---- TE LEZEN FRAGMENT

Nog niet zo lang geleden was ik op een varkensboerderij in het Oosten van het land. Een paar varkens hadden geluk en mochten hun leven buiten slijten, in de modder rollen en als uitgelaten honden over het land hollen. De anderen hadden pech en bleven binnen in de donkere stal. Maar of ze hun leven nou buiten of binnen doorbrachten: allemaal gingen ze zonder pardon na ongeveer 9 maanden naar de slacht om als vlees op ons bord te eindigen. Voor de goede orde: een varken kan van nature zo’n 15 tot 20 jaar worden.
Het knuffelen van varkens
Ik was als vegan per ongeluk in deze situatie terecht gekomen. In mijn hoofd gingen we van de slacht geredde varkens knuffelen, die van een fijn leven konden genieten zoals dat in De Nobele Hoeve gebeurt. Maar in werkelijkheid betaalden we geld om varkens te knuffelen die bestemd waren voor de slacht en daarmee zorgde ik onbedoeld voor extra vlees op de botten van dit bedrijf dat varkens als product behandelt.
Het was een verjaardagsfeestje. En omdat ik met mijn verhalen over klimaatverandering, vervuiling en consuminderen al zo vaak een feestje bederven, sleepte ik mezelf dit keer heel wat drempels over om niet een punt te maken van deze wrange situatie. Het feestvarken was immers een dierenliefhebber. En een vleesliefhebber. En daar zit meteen de crux, zo kwam ik tot de conclusie.

--------

_WAT JE DOET_
Herschrijf uit de tekst over het varkensbezoek het deel dat begint met de woorden "Nog niet zo" en eindigt met "20 jaar worden.". Zet daarin "Noorden" in plaats van "Oosten".

---- BRONMATERIAAL

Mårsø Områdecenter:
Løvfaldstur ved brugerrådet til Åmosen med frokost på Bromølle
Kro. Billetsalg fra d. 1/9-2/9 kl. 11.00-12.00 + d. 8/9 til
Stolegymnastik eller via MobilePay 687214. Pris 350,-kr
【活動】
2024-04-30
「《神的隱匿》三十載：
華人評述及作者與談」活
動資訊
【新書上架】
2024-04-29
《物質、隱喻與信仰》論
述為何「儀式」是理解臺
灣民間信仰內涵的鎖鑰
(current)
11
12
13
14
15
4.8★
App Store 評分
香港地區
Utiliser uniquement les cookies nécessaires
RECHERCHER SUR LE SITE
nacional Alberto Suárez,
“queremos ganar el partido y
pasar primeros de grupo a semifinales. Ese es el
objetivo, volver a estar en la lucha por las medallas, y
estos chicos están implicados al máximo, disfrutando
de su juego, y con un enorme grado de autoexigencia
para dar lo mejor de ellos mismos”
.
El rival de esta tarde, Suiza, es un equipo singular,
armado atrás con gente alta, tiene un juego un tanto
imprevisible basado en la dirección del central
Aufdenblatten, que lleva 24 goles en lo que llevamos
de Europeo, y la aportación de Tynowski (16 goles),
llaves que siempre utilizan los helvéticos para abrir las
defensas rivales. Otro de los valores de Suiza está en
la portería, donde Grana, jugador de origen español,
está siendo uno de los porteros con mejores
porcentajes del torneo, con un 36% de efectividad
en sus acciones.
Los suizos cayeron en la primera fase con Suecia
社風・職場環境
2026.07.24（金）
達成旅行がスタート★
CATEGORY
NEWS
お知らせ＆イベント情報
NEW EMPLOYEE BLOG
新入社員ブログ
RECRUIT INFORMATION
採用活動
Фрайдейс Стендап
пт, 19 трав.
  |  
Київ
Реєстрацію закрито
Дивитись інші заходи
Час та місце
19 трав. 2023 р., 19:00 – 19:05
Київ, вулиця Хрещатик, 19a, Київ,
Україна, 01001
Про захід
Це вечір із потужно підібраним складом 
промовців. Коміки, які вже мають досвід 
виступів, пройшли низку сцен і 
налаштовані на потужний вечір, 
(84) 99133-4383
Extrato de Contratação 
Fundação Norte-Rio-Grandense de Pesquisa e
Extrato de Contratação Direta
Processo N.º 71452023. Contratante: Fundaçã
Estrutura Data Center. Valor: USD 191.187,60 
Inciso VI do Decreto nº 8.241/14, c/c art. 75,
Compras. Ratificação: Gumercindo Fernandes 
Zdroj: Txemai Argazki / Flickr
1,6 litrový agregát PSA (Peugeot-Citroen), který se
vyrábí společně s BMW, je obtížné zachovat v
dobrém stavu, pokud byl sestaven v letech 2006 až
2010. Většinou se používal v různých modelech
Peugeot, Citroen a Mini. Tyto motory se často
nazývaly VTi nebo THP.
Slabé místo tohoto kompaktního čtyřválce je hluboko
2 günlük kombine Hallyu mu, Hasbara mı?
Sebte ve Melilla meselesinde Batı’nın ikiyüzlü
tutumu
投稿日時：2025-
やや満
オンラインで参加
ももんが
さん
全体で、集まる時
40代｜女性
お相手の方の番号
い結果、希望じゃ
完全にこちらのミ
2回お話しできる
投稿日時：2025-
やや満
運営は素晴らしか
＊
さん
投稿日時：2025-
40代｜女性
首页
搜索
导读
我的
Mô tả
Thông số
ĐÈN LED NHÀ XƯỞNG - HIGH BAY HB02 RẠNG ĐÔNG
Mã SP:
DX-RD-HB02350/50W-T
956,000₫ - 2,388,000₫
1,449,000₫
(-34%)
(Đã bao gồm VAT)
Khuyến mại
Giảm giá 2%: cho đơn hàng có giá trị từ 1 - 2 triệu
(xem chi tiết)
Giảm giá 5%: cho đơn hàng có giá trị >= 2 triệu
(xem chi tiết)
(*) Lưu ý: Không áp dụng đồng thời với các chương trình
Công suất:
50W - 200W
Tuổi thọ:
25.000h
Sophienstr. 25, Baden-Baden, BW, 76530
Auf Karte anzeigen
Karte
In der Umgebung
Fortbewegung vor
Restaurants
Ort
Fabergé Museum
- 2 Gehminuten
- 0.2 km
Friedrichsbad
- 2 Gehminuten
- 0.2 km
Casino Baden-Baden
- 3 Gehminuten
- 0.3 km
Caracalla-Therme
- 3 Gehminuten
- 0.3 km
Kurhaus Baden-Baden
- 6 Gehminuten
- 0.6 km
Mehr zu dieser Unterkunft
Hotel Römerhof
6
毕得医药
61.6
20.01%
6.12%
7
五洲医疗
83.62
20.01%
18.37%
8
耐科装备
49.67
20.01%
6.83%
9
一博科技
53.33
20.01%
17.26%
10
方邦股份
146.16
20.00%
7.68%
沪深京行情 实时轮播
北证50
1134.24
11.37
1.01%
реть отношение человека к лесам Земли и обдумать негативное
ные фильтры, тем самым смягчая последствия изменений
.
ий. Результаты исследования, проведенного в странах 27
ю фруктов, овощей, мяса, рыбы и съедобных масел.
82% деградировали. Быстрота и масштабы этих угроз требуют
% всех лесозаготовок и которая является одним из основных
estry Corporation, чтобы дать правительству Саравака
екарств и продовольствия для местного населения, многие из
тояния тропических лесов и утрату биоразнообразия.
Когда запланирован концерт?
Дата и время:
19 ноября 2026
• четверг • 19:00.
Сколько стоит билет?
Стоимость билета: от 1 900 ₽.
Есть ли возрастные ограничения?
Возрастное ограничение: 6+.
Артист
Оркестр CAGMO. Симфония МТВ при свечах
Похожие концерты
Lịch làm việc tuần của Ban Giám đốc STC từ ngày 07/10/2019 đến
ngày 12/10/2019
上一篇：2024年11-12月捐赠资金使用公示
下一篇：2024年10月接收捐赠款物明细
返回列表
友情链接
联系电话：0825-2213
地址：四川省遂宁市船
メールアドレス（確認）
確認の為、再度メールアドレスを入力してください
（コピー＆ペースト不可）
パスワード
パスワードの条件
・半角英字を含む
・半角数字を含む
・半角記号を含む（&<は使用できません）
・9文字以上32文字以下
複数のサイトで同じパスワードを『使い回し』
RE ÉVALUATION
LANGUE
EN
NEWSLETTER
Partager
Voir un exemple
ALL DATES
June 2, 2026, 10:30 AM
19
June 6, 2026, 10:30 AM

--------

_GESCHREVEN ANTWOORD_
Nog niet zo lang geleden was ik op een varkensboerderij in het Noorden van het land. Een paar varkens hadden geluk en mochten hun leven buiten slijten, in de modder rollen en als uitgelaten honden over het land hollen. De anderen hadden pech en bleven binnen in de donkere stal. Maar of ze hun leven nou buiten of binnen doorbrachten: allemaal gingen ze zonder pardon na ongeveer 9 maanden naar de slacht om als vlees op ons bord te eindigen. Voor de goede orde: een varken kan van nature zo’n 15 tot 20 jaar worden.